By William Michael Smith

Published on July 11, 2007 at 9:26am

David Olney can probably thank his irascible nature for keeping him from being a much bigger presence on the national roots-music scene. A respected contemporary and drinking buddy of Townes Van Zandt — check out his "Suicide Kid" — he's often mentioned as a songwriter's songwriter. Olney stands out like a jalapeño in a bowl of vanilla pudding in Nashville, where he lives, and throughout an 18-album career has stubbornly gone his own way, making brilliant, unheralded albums as artists from Linda Ronstadt to bluegrass king Del McCoury record his songs.

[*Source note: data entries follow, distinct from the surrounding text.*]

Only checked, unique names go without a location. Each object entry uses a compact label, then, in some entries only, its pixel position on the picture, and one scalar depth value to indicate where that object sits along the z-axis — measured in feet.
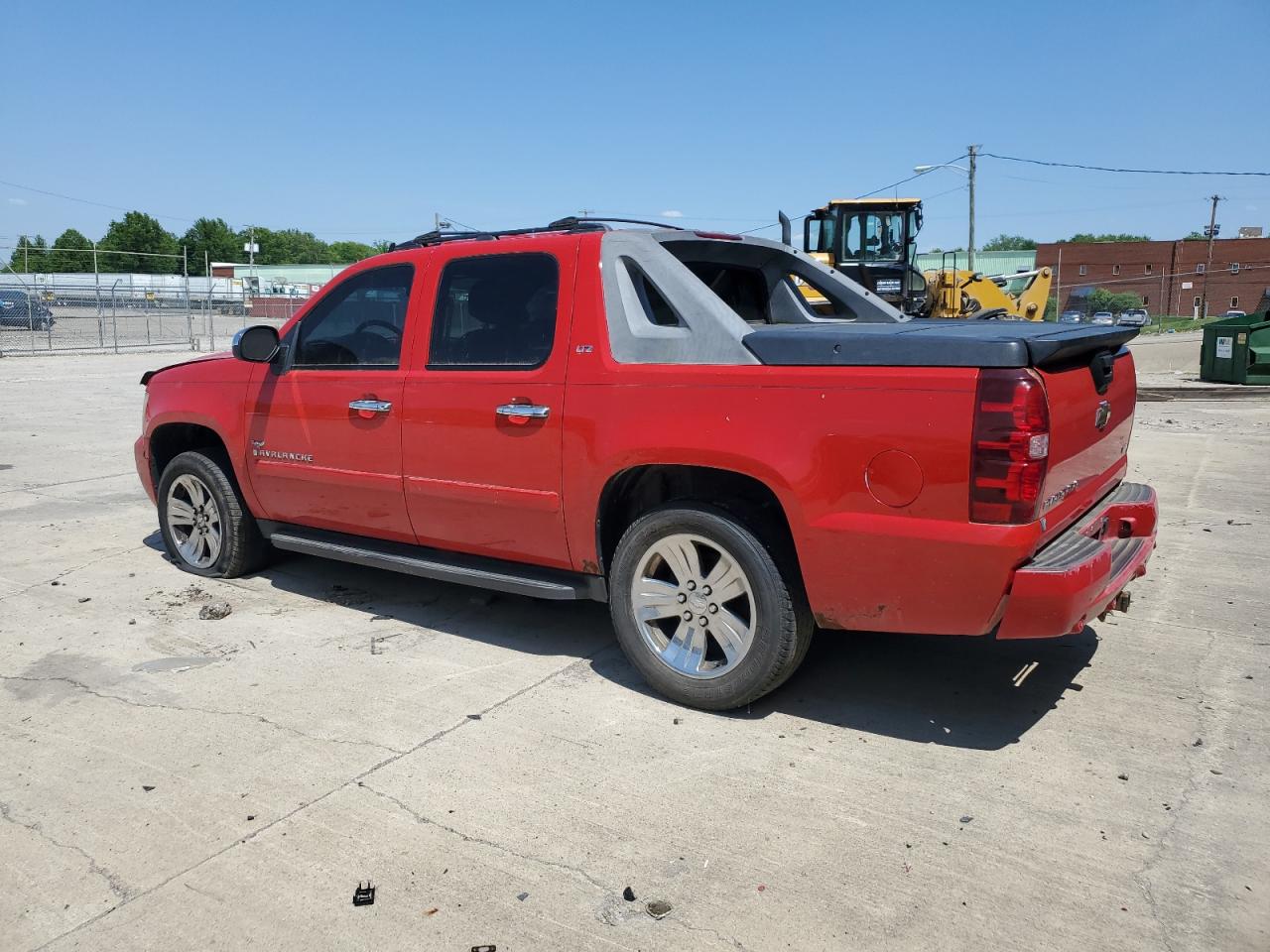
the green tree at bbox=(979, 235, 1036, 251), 422.29
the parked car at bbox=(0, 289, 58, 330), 100.99
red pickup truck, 11.16
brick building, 258.57
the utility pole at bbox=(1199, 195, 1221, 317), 256.52
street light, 151.23
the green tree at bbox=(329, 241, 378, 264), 455.50
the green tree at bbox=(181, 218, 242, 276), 362.74
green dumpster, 62.49
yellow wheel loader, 65.82
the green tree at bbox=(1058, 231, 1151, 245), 405.80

One Tough Town, a brilliant sampling of American music from blues and rockabilly to New Orleans swing and noir folk, adds another top-notch effort to a prolific string of fine records that began with 2000's Omar's Blues in 2000. "Sweet Poison" is a shot of rockabilly so stout it should make most of the current crop of pompadoured fakers sell their instruments and go back to 40-hour weeks at Burger King. Macabre Dixieland slinker "Who's the Dummy Now?" features a ventriloquist's dummy setting his master straight with all the viciousness of Chucky meeting Mack the Knife: "Truth is, pal, you're nothin' but dead weight / You' bout as funny as a funeral home / I'd be better off alone / I'm what sells the tickets at the gate." One Tough Town makes a fine starting point for working backward through Olney's catalog and discovering a true genius of American song.